§ **WHAT TO WORK ON**: The answer should hold only the lines from the beginning of the material through the one with "Gameplay with a", reproduced exactly and without pictures.

§ **DATASET EXCERPT**:
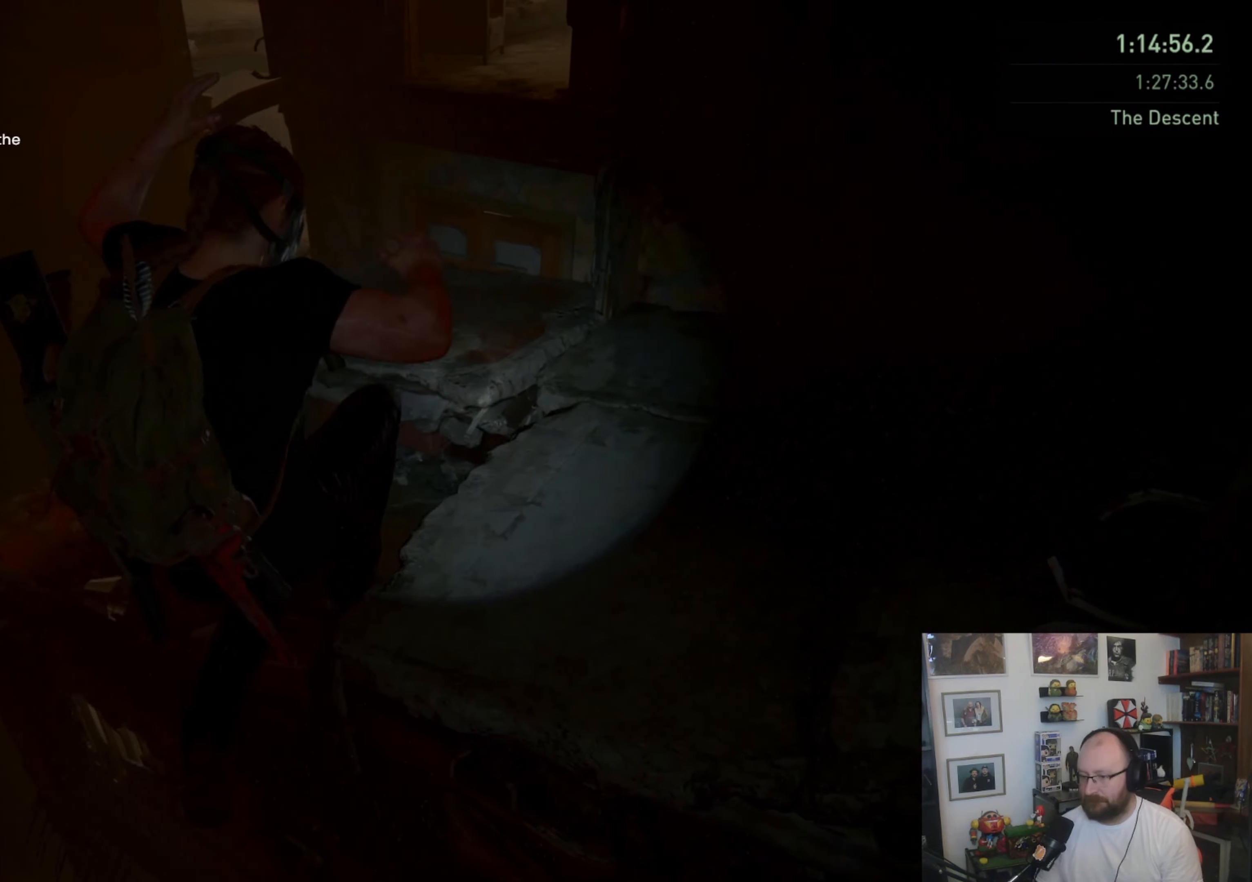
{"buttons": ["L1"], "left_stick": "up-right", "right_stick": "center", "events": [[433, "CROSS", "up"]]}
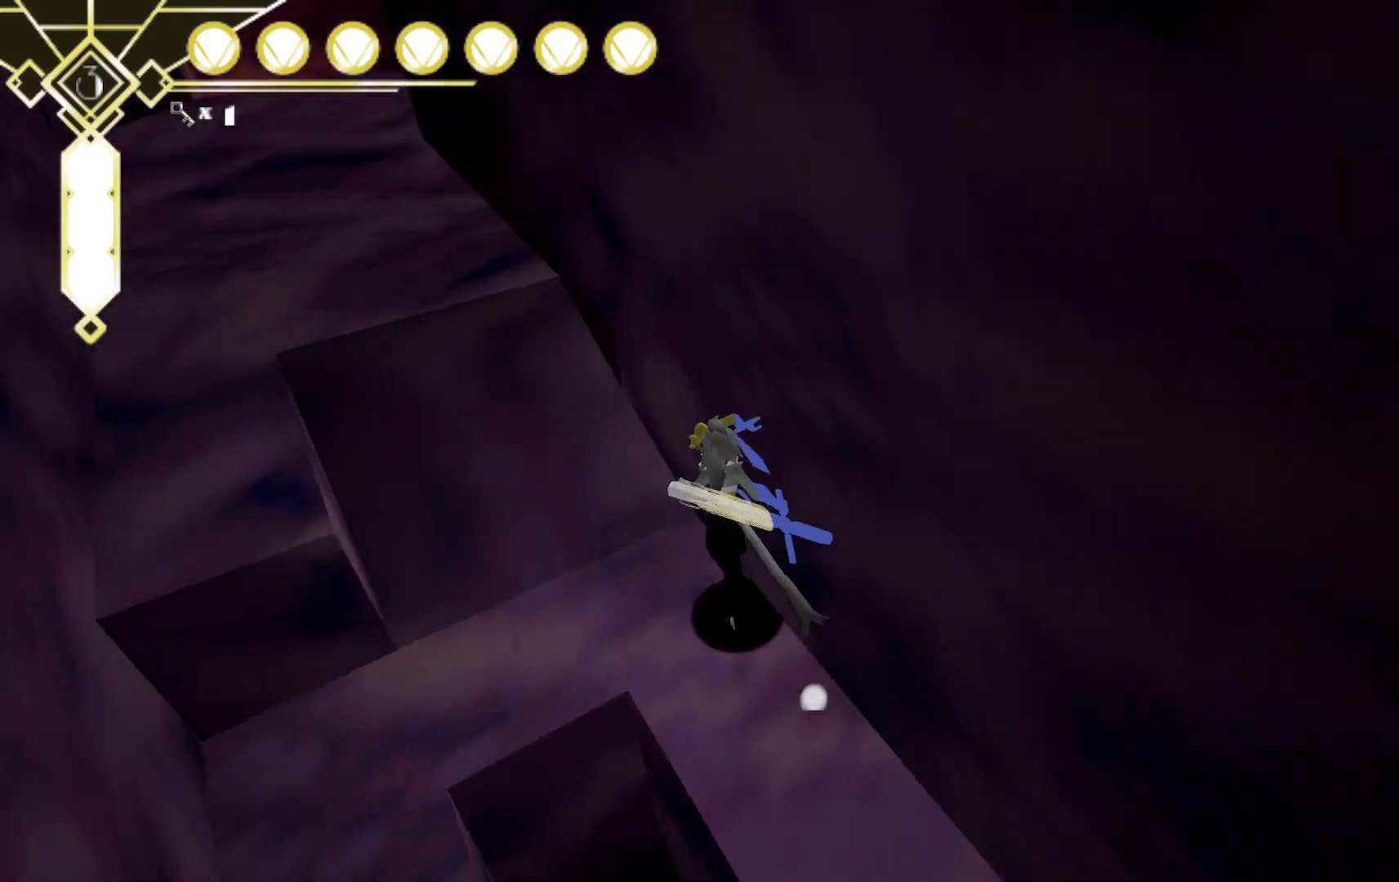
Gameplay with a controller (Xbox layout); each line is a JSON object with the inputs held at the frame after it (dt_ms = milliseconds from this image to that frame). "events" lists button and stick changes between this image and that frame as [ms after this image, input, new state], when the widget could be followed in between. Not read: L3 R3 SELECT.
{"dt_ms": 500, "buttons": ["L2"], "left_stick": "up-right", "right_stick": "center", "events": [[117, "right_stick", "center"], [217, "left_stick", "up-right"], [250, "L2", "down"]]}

§ **ANSWER AREA**:
{"buttons": ["L1"], "left_stick": "up-right", "right_stick": "center", "events": [[433, "CROSS", "up"]]}
Gameplay with a controller (Xbox layout); each line is a JSON object with the inputs held at the frame after it (dt_ms = milliseconds from this image to that frame). "events" lists button and stick changes between this image and that frame as [ms after this image, input, new state], when the widget could be followed in between. Not read: L3 R3 SELECT.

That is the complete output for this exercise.